Gran Torino (2008), Clint Eastwood

No lo dicen ni uno, ni dos, ni tres, es un hecho que Clint Eastwood es uno de los pocos “titanes” del cine que quedan en Hollywood, el último clásico –podríamos decir junto a Lumet-. A sus 79 años, su cine delante y detrás de las cámaras sigue siendo una maravilla, pero ojo, siempre no se puede mantener el listón tan alto. Tanto su anterior film, El intercambio (2008), como Gran Torino, son películas destacables, pero que podrían calificarse como obras menores dentro de su filmografía. Ambas películas responden a un tipo de cine estructuralmente muy definido y que huye de los adornos, en busca de una narración clara y lineal muy cercana a la realidad histórica y social que se describe. Siempre buscando el calado en la sensibilidad del espectador. Porque en los últimos tiempos, el cine de Eastwood ha sido un cine muy entrañable pero muy duro, causante de sensaciones tan tiernas como estremecedoras, siempre partiendo de una reflexión para con el entorno que rodea a sus historias.
Digamos que Gran Torino se mueve por estos caminos, pero recupera además al viejo conocido, al sargento Harry Callahan que lanzó a la fama a un actor no dejó en tantos años de interpretar a un tipo duro.

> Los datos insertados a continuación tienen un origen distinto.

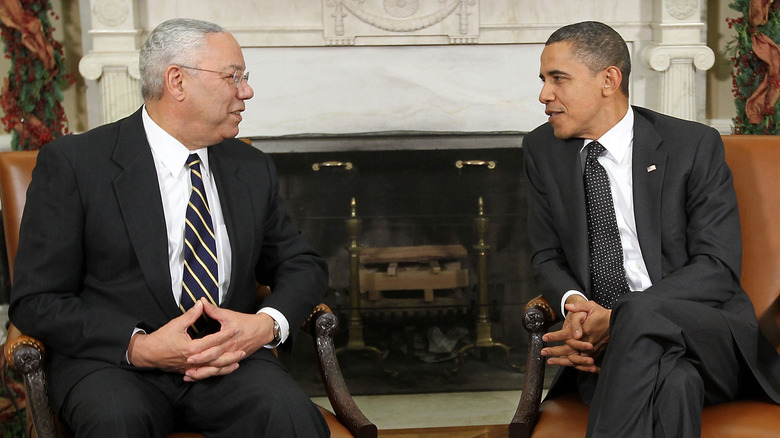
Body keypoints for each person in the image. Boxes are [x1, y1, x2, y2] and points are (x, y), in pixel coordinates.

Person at [9, 18, 330, 437]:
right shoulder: (75, 164)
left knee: (293, 419)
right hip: (114, 364)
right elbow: (37, 300)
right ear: (177, 81)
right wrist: (138, 346)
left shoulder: (250, 167)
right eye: (233, 77)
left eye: (244, 78)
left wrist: (265, 324)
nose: (246, 91)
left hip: (226, 361)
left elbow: (302, 264)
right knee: (117, 424)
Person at [523, 21, 780, 437]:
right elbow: (546, 255)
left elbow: (717, 267)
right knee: (675, 383)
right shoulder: (542, 150)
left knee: (639, 310)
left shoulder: (692, 145)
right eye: (543, 80)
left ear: (609, 80)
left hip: (707, 334)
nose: (544, 95)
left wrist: (620, 315)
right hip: (606, 350)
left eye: (559, 79)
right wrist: (576, 309)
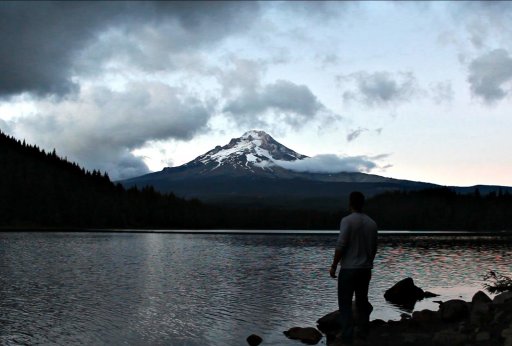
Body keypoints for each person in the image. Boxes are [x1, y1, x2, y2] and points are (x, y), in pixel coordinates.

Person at [329, 191, 378, 344]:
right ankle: (363, 333)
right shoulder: (372, 223)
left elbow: (341, 245)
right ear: (363, 203)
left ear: (350, 203)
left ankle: (347, 335)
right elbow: (374, 248)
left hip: (349, 269)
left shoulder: (347, 221)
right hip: (365, 269)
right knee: (362, 301)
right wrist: (368, 261)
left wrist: (334, 265)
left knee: (345, 303)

De esta forma con su papel de Walt Kowalski, Eastwood hace un homenaje a ese tipo de personaje dentro de la historia del cine, pero también se hace un homenaje a sí mismo, a la interpretación de toda una carrera repleta de éxito. Es su forma de despedirse de su trabajo como intérprete para seguir son sus labores en los despachos y detrás de la cámara.
Un hecho interesantísimo este homenaje que por el contrario, llega a eclipsar otros elementos del film. Porque a pesar de que las dos horas de metraje pasan volando ante los ojos de un espectador entretenido, la película tiene altibajos. Esto es, que algunos aspectos de la psicología del personaje vienen dados de una forma un tanto superficial. Y es que durante la primera media hora de cinta, asistimos a una exhibición de palabrotas y situaciones que a pesar de su contenido intolerante y racista casi nos hacen reír, de tal forma que nos trasladamos mentalmente hacia aquel Tom Highway de El sargento de hierro (1986), personaje con el que comparte además el fracaso total en la vida personal. Sin embargo, de repente este personaje se desvanece, su evolución psicológica se produce de un modo demasiado rápido y casi imperceptible, aunque no deje de ser un tipo duro. Por otro lado, la situación de la trama de las bandas callejeras se torna en ocasiones un tanto forzada en pos del dramatismo de la narración, y los personajes –prácticamente todos-, caen en excesivos tópicos. Por ello y con todo, aparecen demasiados clichés y la trama se torna en ocasiones demasiado previsible.
No obstante, estos son algunos de los peligros -e incluso características- de los géneros, en los que se mueve este clásico del cine. Clint sigue siendo el coloso Clint, y su película por el resto se articula tan exactamente como un reloj, emociona y conmueve. Ojalá que toda la cartelera estuviera ocupada por películas como ésta, sin ser una de sus mejores películas.
Como apunte, para aquellos que no la hayan visto en España, busquen la versión original, porque el doblaje –a pesar de la larga tradición y calidad de nuestro doblaje- es a grandes rasgos absolutamente lamentable.